I’m newbie with CUDA and hit some unexpected problem. My code does lots of iterations, bit shifts, xor operations, … and all cumulative. All happens with uint64_t variables, which are all initialized prior start. Only one thread is launched (for testing), hence no race conditions. I’m using constant memory. Hardware is RTX 2080 SUPER.
Now … same departing point, different results, but only after the first couple of loops.
bug(s) in code; may be design issues or coding issues.
compiler code generation issue
hardware issue
The likelihood of item (1) is typically in the 95+% range. Depending on what kind of GPU you have, items (2) and (3) may apply in reverse. Beware in particular of heavily (vendor-)overclocked GPUs; these may have been insufficiently qualified for proper operation when using compute apps .
When you run the app under the control of cuda-memcheck, does it report any issues for the failing runs?
cuda-memcheck helped quite a lot! I managed to to reduce the problem to the printf function itself, which showed me the dump above. If I comment it out, no memory errors anymore! However I’d like to understand what happens here.

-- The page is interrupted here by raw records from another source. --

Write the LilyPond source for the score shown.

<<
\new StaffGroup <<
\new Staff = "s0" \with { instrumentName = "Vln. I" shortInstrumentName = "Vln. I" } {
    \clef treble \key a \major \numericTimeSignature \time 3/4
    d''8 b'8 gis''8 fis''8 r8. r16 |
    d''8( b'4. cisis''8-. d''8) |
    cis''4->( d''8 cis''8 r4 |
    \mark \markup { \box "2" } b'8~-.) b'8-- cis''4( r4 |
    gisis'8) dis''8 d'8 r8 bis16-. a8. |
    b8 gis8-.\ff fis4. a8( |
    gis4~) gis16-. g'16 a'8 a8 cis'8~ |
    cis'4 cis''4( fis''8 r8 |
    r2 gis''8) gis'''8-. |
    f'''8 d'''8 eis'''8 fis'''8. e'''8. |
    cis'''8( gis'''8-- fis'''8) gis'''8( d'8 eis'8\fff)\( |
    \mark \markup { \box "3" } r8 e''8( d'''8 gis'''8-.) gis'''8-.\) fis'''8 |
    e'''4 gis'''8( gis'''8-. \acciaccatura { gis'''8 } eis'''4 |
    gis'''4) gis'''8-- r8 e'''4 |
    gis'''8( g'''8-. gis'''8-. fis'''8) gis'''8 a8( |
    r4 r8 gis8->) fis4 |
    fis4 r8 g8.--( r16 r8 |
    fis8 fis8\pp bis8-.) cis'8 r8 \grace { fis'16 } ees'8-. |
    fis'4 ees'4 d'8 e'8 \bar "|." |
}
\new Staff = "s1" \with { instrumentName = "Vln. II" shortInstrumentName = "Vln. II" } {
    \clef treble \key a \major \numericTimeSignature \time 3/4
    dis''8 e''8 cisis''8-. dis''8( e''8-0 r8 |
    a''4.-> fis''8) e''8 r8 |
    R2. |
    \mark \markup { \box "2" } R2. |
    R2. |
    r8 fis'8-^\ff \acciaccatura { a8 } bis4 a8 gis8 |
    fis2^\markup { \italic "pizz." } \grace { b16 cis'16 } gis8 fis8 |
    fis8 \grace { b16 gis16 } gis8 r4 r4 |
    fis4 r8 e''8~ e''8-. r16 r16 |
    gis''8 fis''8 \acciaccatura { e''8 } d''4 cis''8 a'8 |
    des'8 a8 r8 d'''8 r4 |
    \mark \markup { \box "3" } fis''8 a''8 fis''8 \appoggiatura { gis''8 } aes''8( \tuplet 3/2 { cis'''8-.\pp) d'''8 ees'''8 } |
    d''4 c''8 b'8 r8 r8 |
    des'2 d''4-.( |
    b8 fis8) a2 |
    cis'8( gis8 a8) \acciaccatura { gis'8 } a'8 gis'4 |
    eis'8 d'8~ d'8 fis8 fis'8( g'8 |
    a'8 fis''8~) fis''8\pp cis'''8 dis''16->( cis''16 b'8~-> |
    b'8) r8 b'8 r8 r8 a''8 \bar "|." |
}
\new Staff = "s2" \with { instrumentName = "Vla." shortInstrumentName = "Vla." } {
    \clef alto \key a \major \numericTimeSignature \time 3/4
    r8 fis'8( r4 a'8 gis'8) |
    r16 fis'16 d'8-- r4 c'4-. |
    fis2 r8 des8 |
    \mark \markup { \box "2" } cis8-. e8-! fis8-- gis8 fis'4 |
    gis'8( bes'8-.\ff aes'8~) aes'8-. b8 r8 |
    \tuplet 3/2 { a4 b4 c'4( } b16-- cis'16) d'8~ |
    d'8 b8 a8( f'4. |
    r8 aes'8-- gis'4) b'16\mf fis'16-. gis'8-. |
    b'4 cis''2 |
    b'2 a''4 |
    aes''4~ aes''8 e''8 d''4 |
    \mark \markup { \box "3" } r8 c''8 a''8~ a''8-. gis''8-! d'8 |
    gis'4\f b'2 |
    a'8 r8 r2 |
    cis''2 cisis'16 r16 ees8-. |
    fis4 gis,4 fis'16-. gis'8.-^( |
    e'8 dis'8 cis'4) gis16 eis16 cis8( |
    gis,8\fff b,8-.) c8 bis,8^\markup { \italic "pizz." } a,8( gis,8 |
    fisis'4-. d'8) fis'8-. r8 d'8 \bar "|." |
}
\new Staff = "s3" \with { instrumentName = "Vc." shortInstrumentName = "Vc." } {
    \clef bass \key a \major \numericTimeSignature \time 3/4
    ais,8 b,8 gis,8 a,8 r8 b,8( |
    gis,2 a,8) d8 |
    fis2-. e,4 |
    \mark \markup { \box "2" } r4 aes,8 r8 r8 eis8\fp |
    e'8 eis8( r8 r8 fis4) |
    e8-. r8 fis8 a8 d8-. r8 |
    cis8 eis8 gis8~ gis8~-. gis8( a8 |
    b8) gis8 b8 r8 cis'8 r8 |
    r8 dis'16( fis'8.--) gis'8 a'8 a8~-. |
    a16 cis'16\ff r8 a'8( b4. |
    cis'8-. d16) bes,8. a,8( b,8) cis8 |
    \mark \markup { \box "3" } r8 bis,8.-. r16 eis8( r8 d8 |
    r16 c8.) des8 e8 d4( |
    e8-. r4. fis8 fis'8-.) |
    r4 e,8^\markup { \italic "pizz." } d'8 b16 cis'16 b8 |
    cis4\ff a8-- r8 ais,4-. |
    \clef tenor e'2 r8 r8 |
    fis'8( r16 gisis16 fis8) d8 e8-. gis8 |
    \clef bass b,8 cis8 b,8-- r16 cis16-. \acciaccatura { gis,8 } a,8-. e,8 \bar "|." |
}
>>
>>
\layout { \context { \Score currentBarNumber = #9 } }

Basically, I’m using inside the kernel …
uint64_t data;
...
printf("%lu \n", data);
… which should be fully legal code.
On the host, this doesn’t produce any issues, why inside the kernel?
...
========= Address 0x00fffcf0 is out of bounds
...
commenting out the printf may allow the compiler to dispense with other code in your kernel as well, which means your assumptions about what is happening and where the problem lies, may be incorrect. commenting out code can be quite a confusing strategy for either performance or debug when using an aggressively optimizing compiler. Use the method described here:
with cuda-memcheck to get teh actual line of source code that is generating the out-of-bounds access.